Posted on:  2024-03-14

Key takeaway

Respiratory Syncytial Virus (RSV) infections are very common during winter. Most of them are mild but complications can lead to pneumonia and bronchiolitis, especially in babies and older adults. RSV vaccines are effective and recommended for people above 60. Current evidence indicates their benefits outweigh their risks. Further research is needed to determine if these vaccines are associated with a higher risk of Guillain-Barré syndrome.

Reviewed content

Inaccurate

RSV vaccines are linked to deaths and neurological disorders; the CDC glossed over reports of deaths among vaccinated individuals

Source: The Defender, Children's Health Defense, Michael Nevradakis, 2024-03-03

Verdict detail

Inadequate support: The Children’s Health Defense article used the VAERS database to support its claim that RSV vaccines are dangerous, even though this database on its own is inadequate for providing this information.
Lacks context: The Children’s Health Defense article claimed that RSV vaccines are unnecessary because the infections are mild and cause cold-like symptoms. However, this is contradicted by the fact that RSV infections can cause pneumonia and bronchiolitis and are the leading cause of children’s hospitalization.

Full Claim

RSV vaccines are unnecessary because infections are mild; RSV vaccines are linked to deaths and neurological disorders; the CDC glossed over reports of deaths among vaccinated individuals

Review

In 2023, the U.S. Food and Drug Administration (FDA) approved several treatments to protect young children and older adults from infections with the Respiratory Syncytial Virus (RSV).

In May of that year, the agency approved two RSV vaccines for use in adults above 60: one from GSK (Arexvy) and one from Pfizer (Abrysvo).

The FDA also approved a monoclonal antibody, nirsevimab (commercialized as Beyfortus) for use in children up to 24 months, and extended Abrysvo’s approval to pregnant women within 32 to 36 weeks of pregnancy. Vaccination of pregnant women aimed to provide the babies with immunity to RSV during their first months of life.

## Saved data entries
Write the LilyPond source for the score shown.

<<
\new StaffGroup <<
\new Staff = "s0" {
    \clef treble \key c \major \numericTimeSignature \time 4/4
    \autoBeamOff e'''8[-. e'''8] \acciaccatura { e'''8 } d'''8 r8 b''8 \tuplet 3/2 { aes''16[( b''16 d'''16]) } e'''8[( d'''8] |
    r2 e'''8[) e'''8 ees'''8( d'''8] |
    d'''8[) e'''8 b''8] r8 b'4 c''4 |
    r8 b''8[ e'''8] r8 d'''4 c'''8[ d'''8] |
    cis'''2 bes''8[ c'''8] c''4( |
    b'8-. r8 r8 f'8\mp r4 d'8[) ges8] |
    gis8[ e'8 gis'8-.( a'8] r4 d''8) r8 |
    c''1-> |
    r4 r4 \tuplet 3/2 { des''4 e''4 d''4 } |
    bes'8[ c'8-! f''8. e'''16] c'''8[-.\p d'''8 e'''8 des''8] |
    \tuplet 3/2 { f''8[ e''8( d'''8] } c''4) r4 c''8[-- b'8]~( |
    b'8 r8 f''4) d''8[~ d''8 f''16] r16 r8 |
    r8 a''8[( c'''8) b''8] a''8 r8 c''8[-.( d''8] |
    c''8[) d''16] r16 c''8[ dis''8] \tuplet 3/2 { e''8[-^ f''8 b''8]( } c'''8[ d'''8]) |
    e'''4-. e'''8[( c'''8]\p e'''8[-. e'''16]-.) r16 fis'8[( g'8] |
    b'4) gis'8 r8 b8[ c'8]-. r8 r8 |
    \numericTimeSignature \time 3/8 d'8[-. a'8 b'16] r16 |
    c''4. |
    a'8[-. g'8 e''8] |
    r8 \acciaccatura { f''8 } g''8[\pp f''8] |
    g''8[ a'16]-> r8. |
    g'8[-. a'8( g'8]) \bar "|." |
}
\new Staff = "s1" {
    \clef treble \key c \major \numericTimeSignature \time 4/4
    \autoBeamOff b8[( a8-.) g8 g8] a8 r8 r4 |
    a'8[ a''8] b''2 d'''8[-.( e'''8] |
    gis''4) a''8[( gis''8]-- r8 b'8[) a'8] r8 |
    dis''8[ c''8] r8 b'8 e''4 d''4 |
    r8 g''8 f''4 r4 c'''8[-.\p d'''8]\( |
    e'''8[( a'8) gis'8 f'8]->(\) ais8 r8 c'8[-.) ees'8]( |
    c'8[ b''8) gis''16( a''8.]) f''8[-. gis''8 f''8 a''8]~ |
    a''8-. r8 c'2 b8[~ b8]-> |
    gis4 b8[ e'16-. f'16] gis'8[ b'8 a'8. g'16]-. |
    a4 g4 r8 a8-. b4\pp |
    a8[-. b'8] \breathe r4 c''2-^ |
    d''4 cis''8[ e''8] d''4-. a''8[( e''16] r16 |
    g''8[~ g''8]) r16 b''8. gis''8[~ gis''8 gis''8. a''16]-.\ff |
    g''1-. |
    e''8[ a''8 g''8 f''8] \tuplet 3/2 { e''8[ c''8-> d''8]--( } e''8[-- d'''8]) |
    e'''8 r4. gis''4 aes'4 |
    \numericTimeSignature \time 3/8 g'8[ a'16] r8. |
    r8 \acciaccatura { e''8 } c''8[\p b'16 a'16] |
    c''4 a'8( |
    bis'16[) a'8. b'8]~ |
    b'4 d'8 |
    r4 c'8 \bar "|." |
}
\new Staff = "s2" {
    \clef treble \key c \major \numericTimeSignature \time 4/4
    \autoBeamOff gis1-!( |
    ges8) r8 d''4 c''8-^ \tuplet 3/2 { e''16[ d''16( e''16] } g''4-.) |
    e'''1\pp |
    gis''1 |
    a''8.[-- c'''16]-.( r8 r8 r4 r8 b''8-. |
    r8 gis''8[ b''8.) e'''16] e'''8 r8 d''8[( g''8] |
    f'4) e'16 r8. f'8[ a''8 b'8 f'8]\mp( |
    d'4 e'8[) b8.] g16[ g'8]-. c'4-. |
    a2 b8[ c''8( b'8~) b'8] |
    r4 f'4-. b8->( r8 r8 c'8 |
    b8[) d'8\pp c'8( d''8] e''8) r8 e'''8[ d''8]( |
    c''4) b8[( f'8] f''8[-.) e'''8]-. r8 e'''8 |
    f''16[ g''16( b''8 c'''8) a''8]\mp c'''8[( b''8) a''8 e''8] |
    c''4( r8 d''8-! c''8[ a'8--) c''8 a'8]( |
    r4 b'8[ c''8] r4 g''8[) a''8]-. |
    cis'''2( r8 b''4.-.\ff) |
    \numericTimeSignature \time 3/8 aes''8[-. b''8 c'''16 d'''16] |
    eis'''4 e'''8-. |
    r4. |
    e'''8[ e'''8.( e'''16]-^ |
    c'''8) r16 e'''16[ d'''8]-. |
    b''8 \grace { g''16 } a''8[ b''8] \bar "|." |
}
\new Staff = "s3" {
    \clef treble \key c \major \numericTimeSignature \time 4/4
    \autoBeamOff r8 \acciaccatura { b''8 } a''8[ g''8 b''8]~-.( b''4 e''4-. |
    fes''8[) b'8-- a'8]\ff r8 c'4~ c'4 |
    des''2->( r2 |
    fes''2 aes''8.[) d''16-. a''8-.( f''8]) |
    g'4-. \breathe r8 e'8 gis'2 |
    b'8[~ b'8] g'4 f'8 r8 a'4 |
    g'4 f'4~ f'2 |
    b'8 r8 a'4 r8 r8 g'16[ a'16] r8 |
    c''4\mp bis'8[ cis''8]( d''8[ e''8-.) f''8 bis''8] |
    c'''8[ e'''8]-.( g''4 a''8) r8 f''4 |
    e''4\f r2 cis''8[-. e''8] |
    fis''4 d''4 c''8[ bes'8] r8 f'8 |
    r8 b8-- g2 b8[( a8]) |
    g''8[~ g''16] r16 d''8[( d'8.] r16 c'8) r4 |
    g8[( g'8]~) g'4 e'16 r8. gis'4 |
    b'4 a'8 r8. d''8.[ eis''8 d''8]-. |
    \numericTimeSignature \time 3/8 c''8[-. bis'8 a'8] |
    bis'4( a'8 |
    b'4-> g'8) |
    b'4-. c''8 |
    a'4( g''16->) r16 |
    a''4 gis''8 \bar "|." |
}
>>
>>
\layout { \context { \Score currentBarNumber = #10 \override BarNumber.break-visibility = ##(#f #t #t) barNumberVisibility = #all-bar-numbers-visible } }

## Work item
Carry on the fact-check of claims about RSV vaccines, picking up right after its last sentence. These entries were drawn from a separate source.

## Response to the task
Several months later, Children’s Health Defense (CHD), an association known for disseminating anti-vaccine disinformation, published an article implying that these treatments were dangerous and should be pulled from the market. However, their interpretation of publicly available safety data on RSV vaccines is misleading, as we explain below.

RSV infections are mostly mild, but the virus is a public health issue

CHD’s article cast doubt on the need to prevent RSV infections, arguing that RSV is only responsible for mild cold-like symptoms. To support this claim, the article included quotes from Meryl Nass and Peter McCullough, both of whom previously shared medical falsehoods. “Why would anyone take an RSV vaccine that has a reasonable chance of causing a neurologic illness to prevent colds?” said Nass. McCullough claimed that RSV “is like a mild cold and easily treated at home.”

However, this is an incomplete and misleading picture of the disease. RSV is a common respiratory virus mostly circulating during winter, along with other respiratory viruses like the flu. Most people with RSV infection show classic cold-like symptoms like a runny nose, sneezing, and fever, and recover within one or two weeks.

However, complications can occur, where the infection progresses into lower respiratory tract infections, causing bronchiolitis and pneumonia. RSV infection leads to 2.1 million outpatients visiting the hospital each year. It causes 60,000 to 120,000 hospitalizations and 6,000 to 10,000 deaths each year among adults above 65. For children under five, the virus is responsible for 58,000 to 80,000 hospitalizations and 100 to 300 deaths annually.

According to the U.S. Centers for Disease Control and Prevention (CDC), RSV infection is the most common cause of hospitalization of young children.

Additionally, a surveillance study monitoring 600 young children in need of intensive care because of RSV found that the majority of them were “delivered full-term and previously healthy”[1]. Since most children get infected by RSV in their early years, this means that even parents of healthy children should consider the risk that their child may suffer from RSV complications.

Apart from the risk of the disease posed to individuals, RSV can also pose a threat to the community at large through its impact on the functioning of the healthcare system.

Indeed, news articles reported that people seeking medical attention in the post-COVID era because of RSV complications in winter strained hospitals’ capacity and may divert resources from other important needs. In other words, failing to implement protective measures, including vaccination, on a preventable disease may not only expose people to risk of complications from the disease, but may also hinder the proper function of the healthcare system.

Thus, the CHD’s implication that vaccinating against RSV is unnecessary because the virus only causes the common cold provides the reader with a misleading picture of the public health threat posed by RSV.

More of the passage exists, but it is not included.